Conquista durch Augsburgs Welser?

Dieses Thema im Forum "Zeitalter der Entdeckungen (15. - 18. Jhd.)" wurde erstellt von Gast, 11. Januar 2007.

  1. Gast

    Gast Gast

    Augsburger Rekonquista? Zwischen 1528 und 1556?

    Das Augsburger Handelshaus Welser war als Statthalterin der spanischen Überseeprovinz Venezuela an der Konquista, der Eroberung Mittel- und Südamerikas durch Spanien, entscheidend beteiligt.

    Venezuela, ein damals weitgehend unbekanntes Gebiet, umfaßte den Westen des heutigen Venezuela und den Osten des heutigen Kolumbiens.

    Die Welser-Gesellschaft hatte mit dem Venezuela-Unternehmen beinahe den großen Coup gelandet.
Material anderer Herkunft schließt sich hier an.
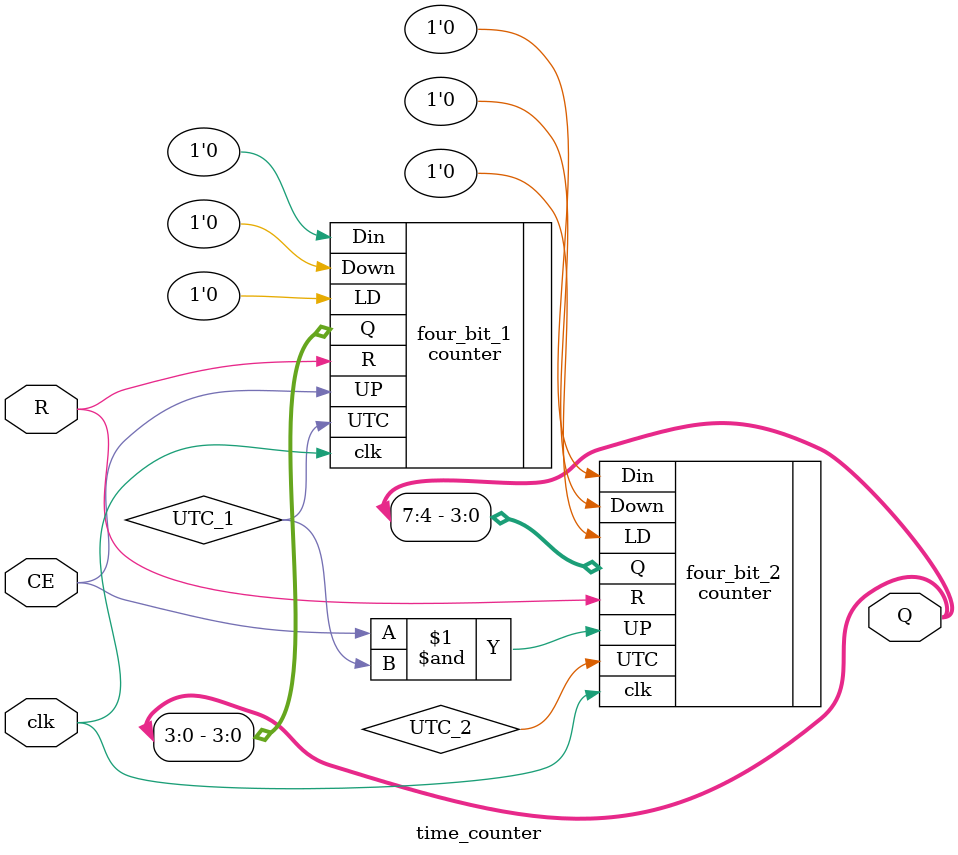
<source format=v>
`timescale 1ns / 1ps


module time_counter(
    input clk,
    input R,
    input CE,
    output [7:0] Q
    );
    
    wire UTC_1, UTC_2;
    
    counter four_bit_1 (.clk(clk), .R(R), .Din(1'b0), .Down(1'b0), .LD(1'b0), .UP(CE), .Q(Q[3:0]), .UTC(UTC_1));
    counter four_bit_2 (.clk(clk), .R(R), .Din(1'b0), .UP(CE & UTC_1), .Down(1'b0), .LD(1'b0), .Q(Q[7:4]), .UTC(UTC_2));
    
endmodule

</source>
Auf der Grundlage umfangreicher Quellen folgt der Autor den Routen der Expeditionen der Welser durch die Anden, das Orinoko- und Amazonasgebiet.

    Er schildert eindringlich die Eroberung Cundinamarcas im kolumbianischen Hochland, besser bekannt als das sagenumwobene
    „El Dorado“. Des weiteren widmet sich Denzer der lateinamerikanischen Geschichtsschreibung zum Unternehmen der Welser, die häufig zu wechselnden politischen Zwecken instrumentalisiert wurde. Und schließlich untersucht er die lokale Erinnerungskultur zur Geschichte der Welser in den Städten und Dörfern Kolumbiens und Venezuelas.

    Will da ein Autor nur SEIN Thema hochpushen?

    Wer weiß, ob es wirklich so bedeutend war,
    daß Augsburg (!) sich bei der Rückeroberung Lateinamerikas
    durch die Iberer beteiligte?
     
  2. El Quijote

    El Quijote Moderator Mitarbeiter

    Also Re-Conquista sicher nicht, nur Conquista. Die aber ist - wenn auch, was die Welser angeht, wenig erfolgreich - verbürgt. Iberer ist ein Begriff, der ausschließlich ein Volk in der Antike bezeichnet, auch wenn man von Iberoamerika spricht.

    Dass die Welser Venezuela als Lehen erhielten, hängt mit der Kaiserwahl Karls V. zusammen, der sich von ihnen Geld lieh. Als spanischer König hatte er eben auch etwas zu bieten, was den Welsern attraktiv schien: eben Lehen in Amerika.

    Edit: ich stelle gerade im Welser-Artikel auf Wikipedia fest, dass der Asiento-Vertrag gegen eine Gebühr von 20.000 Dukaten vergeben wurde, aber erst 1528, das kann also nicht mehr direkt mit der Kaiserwahl zusammenhängen (1519) sondern muss andere Gründe haben, der Sacco di Roma - ausgelöst durch die Zahlungsunfähigkeit Karls - war jedenfalls ein Jahr zuvor.